Federal Communications Commission chairman Tom Wheeler has announced that the agency will begin collecting information about recent disputes between Netflix and major broadband providers such as Comcast and Verizon. The agency isn't proposing any new rules yet, but this could be a first step toward FCC regulation of connections between large internet networks.

For the last decade, debates over internet policy have focused on “network neutrality,” the question of whether broadband companies can configure their networks to give some kinds of content priority over others. That fight has dragged on and on and on as the Federal Communications Commission has repeatedly tried and failed to come up with an approach that will pass muster with the courts.
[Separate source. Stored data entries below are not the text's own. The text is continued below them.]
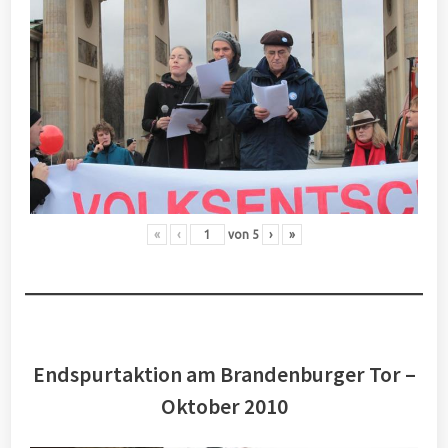
«
‹
von
5
›
»
Endspurtaktion am Brandenburger Tor –
Oktober 2010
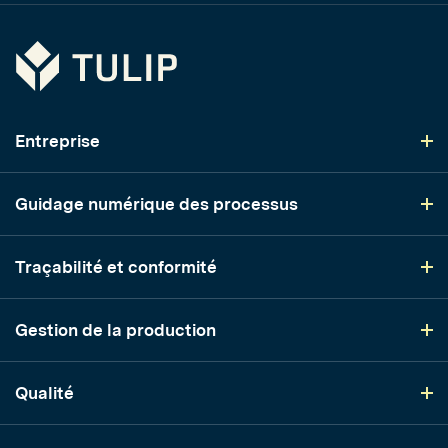
Tulip
Entreprise
Guidage numérique des processus
Traçabilité et conformité
Gestion de la production
Qualité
Yet recent developments have threatened to make traditional network neutrality regulation almost irrelevant. Earlier this year, Comcast allowed Netflix streaming quality to degrade until Netflix paid it for a faster connection — which Netflix did under protest in February. That might sound like the kind of tactic network neutrality is supposed to prohibit, but because the dispute involved a connection to Comcast’s network, instead of treatment of traffic on Comcast’s network, FCC chairman Tom Wheeler said Comcast’s actions weren’t a network neutrality violation.

Now FCC chairman Tom Wheeler is giving this kind of interconnection dispute more scrutiny. He’s already gotten copies of Netflix’s contracts with Comcast and Verizon, and he says his staff will be collecting more information in the coming weeks.

Effectively regulating the connections between networks would be difficult. The market is complex and it’s not clear how to apply the principles of the open internet to interconnection deals. But a useful first step would be more transparency. Right now, interconnection agreements are considered confidential. But the FCC could require incumbent cable and telephone companies to make the terms of their interconnection deals public. That would permit a better-informed debate over the future of broadband regulation.